Ülkemizde danışmanlık
Gelişmiş ülkelerde danışmanlık hizmeti, her farklı danışmanlık alanında bir sektör halini almış, ve gerek kurumlar, gerekse şahıslar tarafından benimsenmiştir. Elbette danışman statüsünde olan firmaların, şahısların, kurumların tamamı da bu konuda ülkelerin yasaları çerçevesinde belirli bazı yeterliliklerin sağlanması ile bu konuma ulaştıklarını da biliyoruz. Bu durum da hizmeti alanların danışman belgesine sahip firmaları sorgulamaksızın çalışabilmelerine, bu mesleği de yadırgamamalarına olanak sağlamaktadır.
Tanım olarak bakıldığında danışmanlık, danışman sıfatındaki kişilerin yapmakta oldukları meslek olarak kabul edilmekte. Belirli bir konu hakkında uzman olan ve kendisine fikir danışılan kişiye danışman denmekte ve her yıl 23 Kasım’da tüm dünyada danışmanlık günü olarak da kutlanılmakta. Psikolojik danışmanlıktan, yönetim danışmanlığına, dış ticaret danışmanlığından gümrük danışmanlığına pek çok farklı alanı kapsayan bu meslek grubu, hem birey hem de kurumlara yönelik sorulara ya da taleplere cevap verilmesi esasına dayanmakta. Ülkemizde müşavir sıfatına haiz insanların sayısı hayli fazla; müşavirlerin genellikle danışman olarak kabul edildiğini de hepimiz biliriz. Mali Müşavir ve Gümrük Müşaviri meslekleri; yasalar tarafından belirlenmiş ve sınavlara tabi tutulmak ve staj sürelerini tamamlamak suretiyle edilen unvanlar iken, ülkemizde pek çok kişi, farklı alanlarda kendilerini müşavir olarak tanımlamaktadır. İşte bu durum da, müşavirliğe ve dolaylı olarak da danışmanlığa olan güveni sarsmaktadır. Bilgisine başvurulan kişi, verdiği bilginin karşılığında bunun bedelini aldığı takdirde verilen hizmet danışmanlık olarak kabul edilmelidir.
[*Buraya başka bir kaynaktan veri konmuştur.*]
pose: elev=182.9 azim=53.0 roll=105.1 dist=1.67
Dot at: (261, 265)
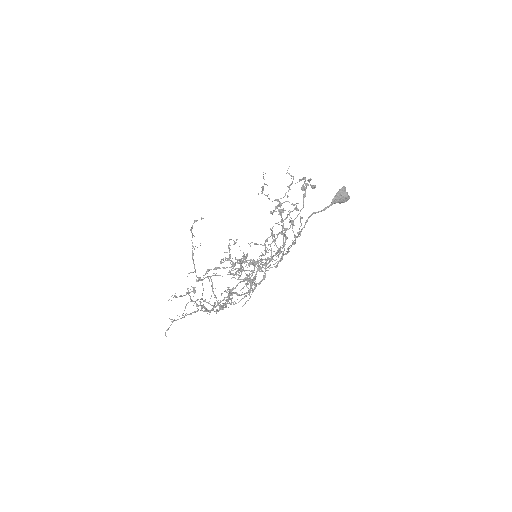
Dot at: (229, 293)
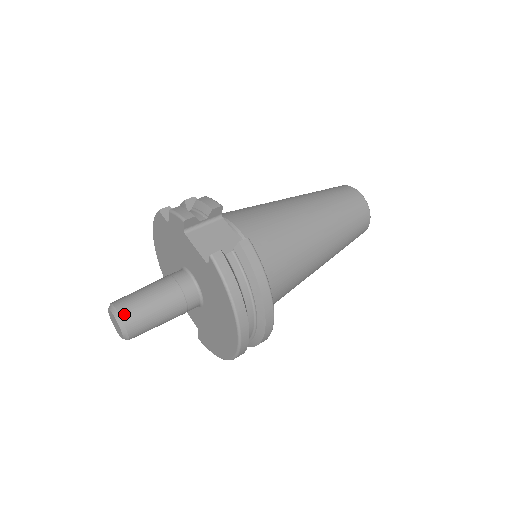
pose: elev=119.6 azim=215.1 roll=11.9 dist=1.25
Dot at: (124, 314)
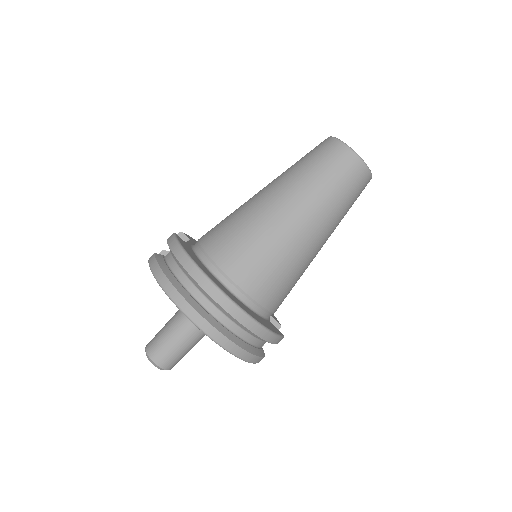
Dot at: (147, 345)
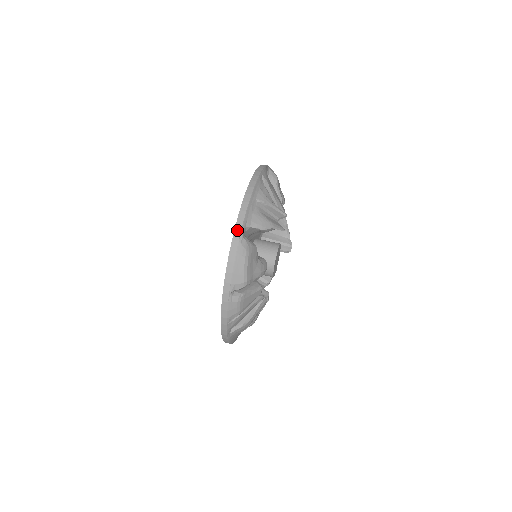
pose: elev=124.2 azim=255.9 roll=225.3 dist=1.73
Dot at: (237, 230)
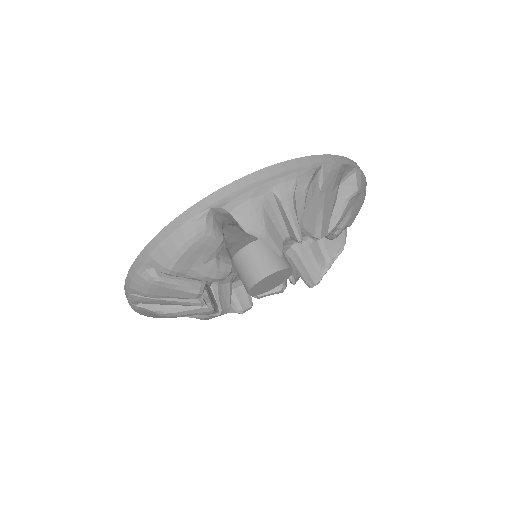
Dot at: (207, 201)
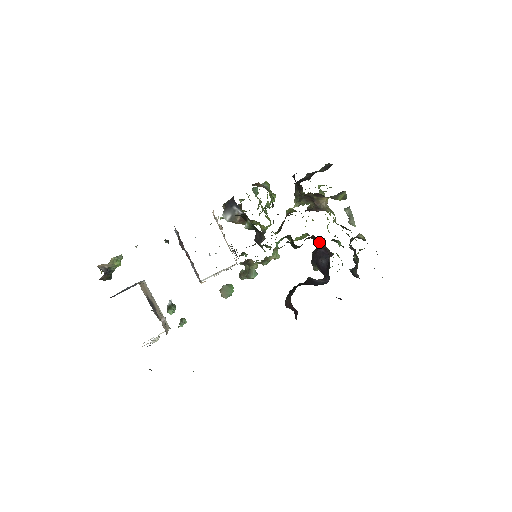
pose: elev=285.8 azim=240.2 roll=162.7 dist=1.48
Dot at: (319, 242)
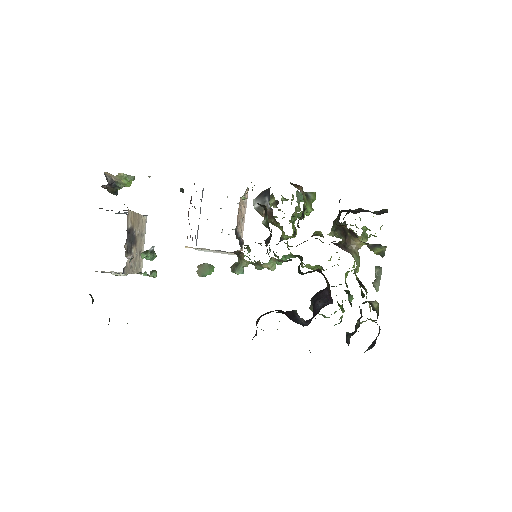
Dot at: (327, 282)
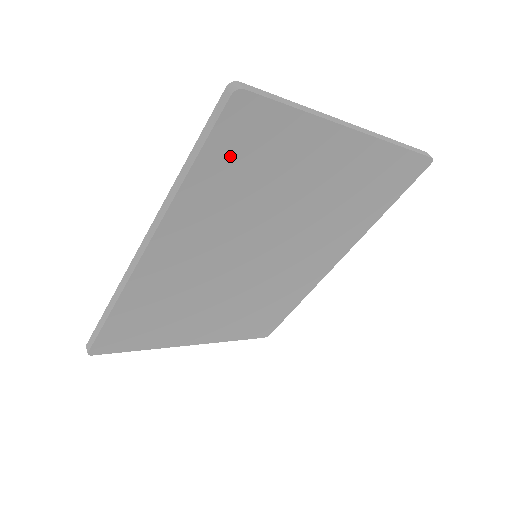
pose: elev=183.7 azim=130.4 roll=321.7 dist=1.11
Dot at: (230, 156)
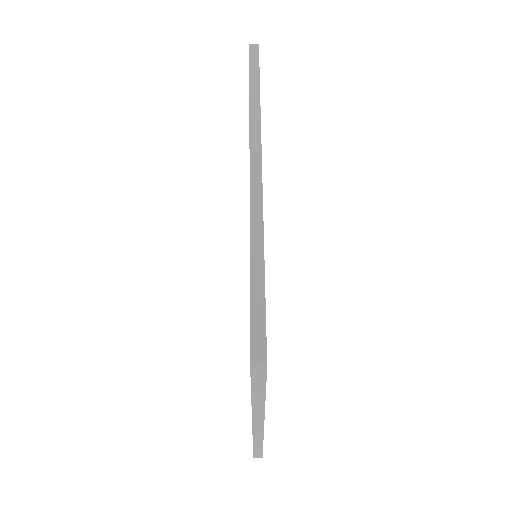
Dot at: occluded
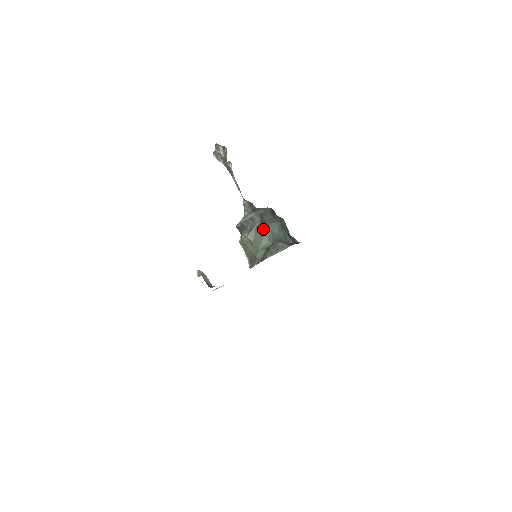
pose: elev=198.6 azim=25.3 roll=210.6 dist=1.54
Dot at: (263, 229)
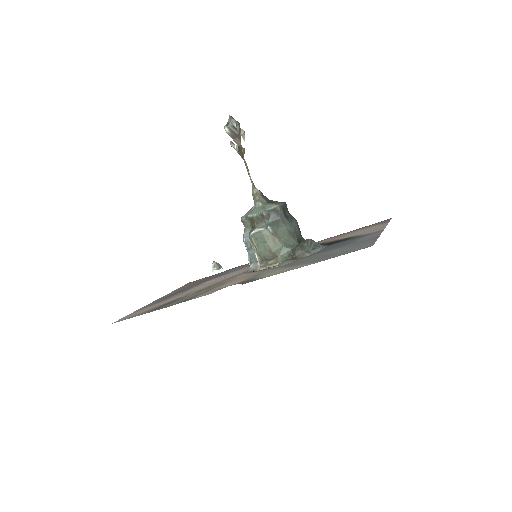
Dot at: (288, 224)
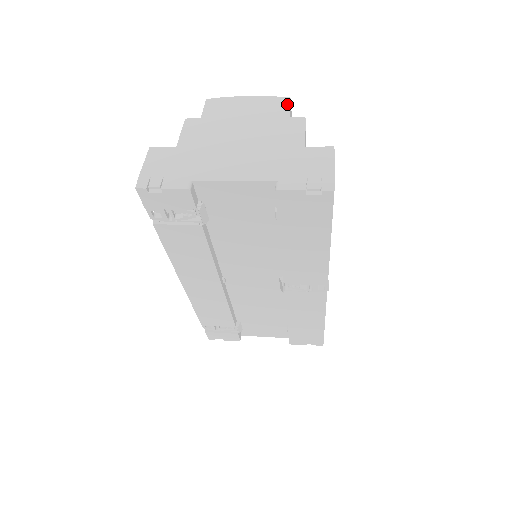
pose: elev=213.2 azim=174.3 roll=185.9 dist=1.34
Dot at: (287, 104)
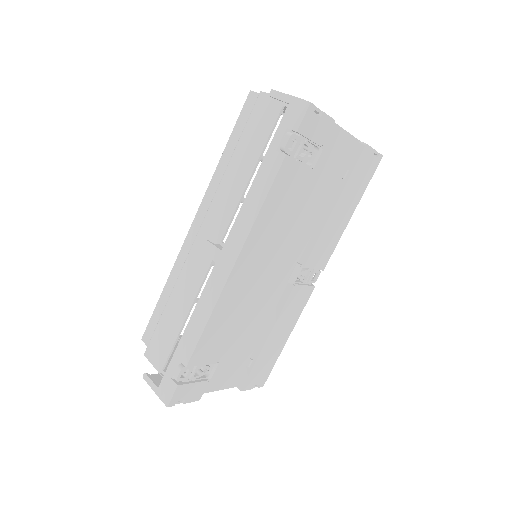
Dot at: occluded
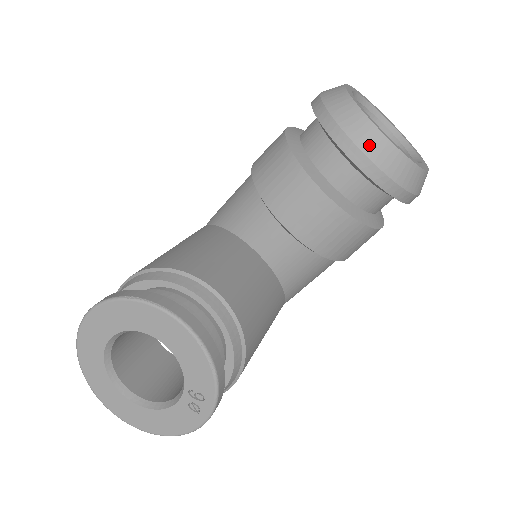
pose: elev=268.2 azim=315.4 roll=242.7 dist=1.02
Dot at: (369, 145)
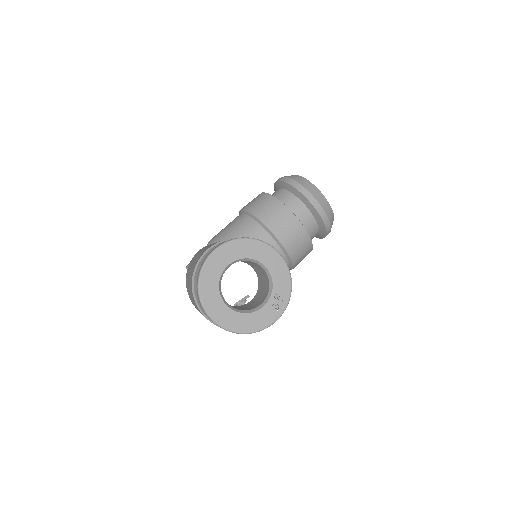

Oysa ki doğrudan bir operasyonun gerçekleştirilmesi hizmeti, müşavirler tarafından veriliyor dahi olsa, bu bir danışmanlık değil uygulama ücretidir. Ancak genelde ülkemizde bu hizmeti alanlar, “bir soru sorduk topu topu on beş dakikada cevaplandırdı, ne ücreti derler”. Bu bir hukukçu, diğer adı ile hukuk müşaviri de olsa aynıdır, bir başka bilgisine müracaat edilen meslek grubu da olsa aynı. Oysa unutmamalıdır ki, o on beş dakikanın arkasında kaç senelik birikimin yattığını göz ardı ederiz.
Gelişmiş ülkelerde, ne bir avukata, ne bir yönetim danışmanına, ne mali danışmana, ne dış ticaret konulu danışmana ödenen bedel, asla ağır gelmez; o ödenen bedelin kat ve kat fazlasının kazandırılacağı kabulü ile yola çıkılır. Bizde neden bu meslek hak ettiği yerde değil diye düşündüğümüzde, hatayı ve eksiği yine kendimizde görmeliyiz diye düşünüyorum. Önce regülasyonları, yani kimlerin danışman olabileceğinin kurallarını belirleyip, devlet tarafından yasalaşmasını sağlamak ilk adım olmalı. Ancak bu durumda, danıştığımız kişilerin danışman olduğundan şüphe duymamış oluruz. Sonra da, danışmana ödenen bedelin, bize sağlayacağı yararları algılamaları ve kabullenmeleri gerekmekte. İşte tüm bunlar, gelişmişliğin göstergeleri değil midir.